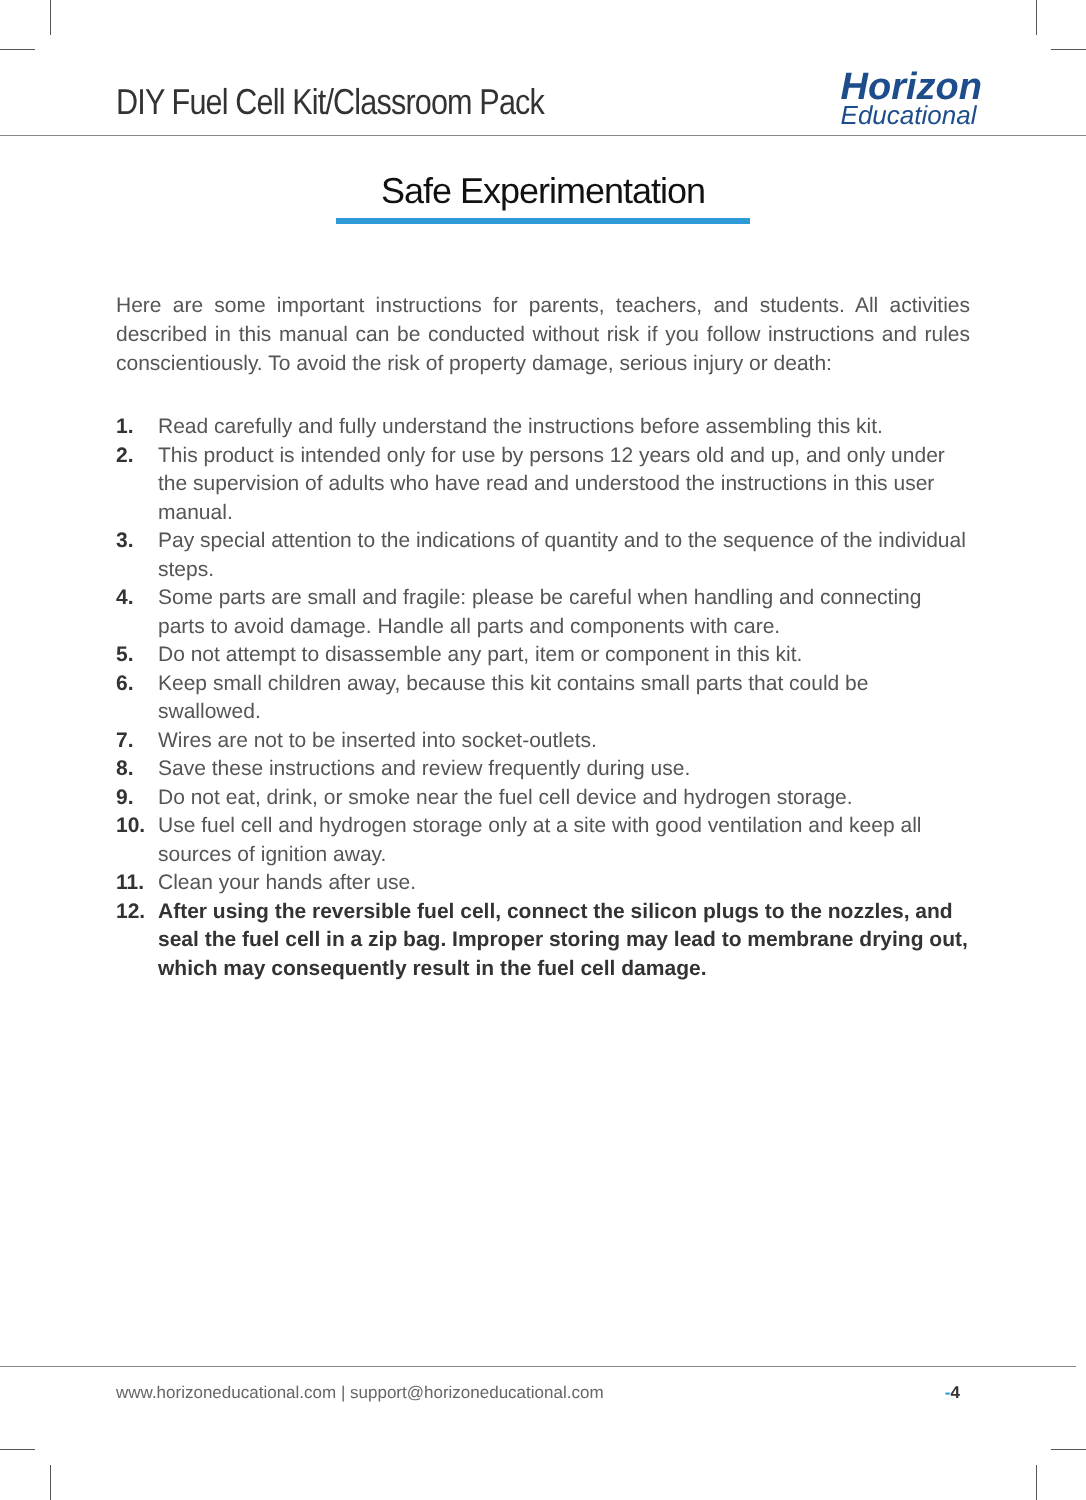DIY Fuel Cell Kit/Classroom Pack
Horizon
Educational
Safe Experimentation
Here are some important instructions for parents, teachers, and students. All activities described in this manual can be conducted without risk if you follow instructions and rules conscientiously. To avoid the risk of property damage, serious injury or death:
1. Read carefully and fully understand the instructions before assembling this kit.
2. This product is intended only for use by persons 12 years old and up, and only under the supervision of adults who have read and understood the instructions in this user manual.
3. Pay special attention to the indications of quantity and to the sequence of the individual steps.
4. Some parts are small and fragile: please be careful when handling and connecting parts to avoid damage. Handle all parts and components with care.
5. Do not attempt to disassemble any part, item or component in this kit.
6. Keep small children away, because this kit contains small parts that could be swallowed.
7. Wires are not to be inserted into socket-outlets.
8. Save these instructions and review frequently during use.
9. Do not eat, drink, or smoke near the fuel cell device and hydrogen storage.
10. Use fuel cell and hydrogen storage only at a site with good ventilation and keep all sources of ignition away.
11. Clean your hands after use.
12. After using the reversible fuel cell, connect the silicon plugs to the nozzles, and seal the fuel cell in a zip bag. Improper storing may lead to membrane drying out, which may consequently result in the fuel cell damage.
www.horizoneducational.com | support@horizoneducational.com -4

· · · · ·

About this task: Start at the line containing "6. Keep small". Repeat it and each line after it, word for word, to the end of the records.

Result of the exercise:
6. Keep small children away, because this kit contains small parts that could be swallowed.
7. Wires are not to be inserted into socket-outlets.
8. Save these instructions and review frequently during use.
9. Do not eat, drink, or smoke near the fuel cell device and hydrogen storage.
10. Use fuel cell and hydrogen storage only at a site with good ventilation and keep all sources of ignition away.
11. Clean your hands after use.
12. After using the reversible fuel cell, connect the silicon plugs to the nozzles, and seal the fuel cell in a zip bag. Improper storing may lead to membrane drying out, which may consequently result in the fuel cell damage.
www.horizoneducational.com | support@horizoneducational.com -4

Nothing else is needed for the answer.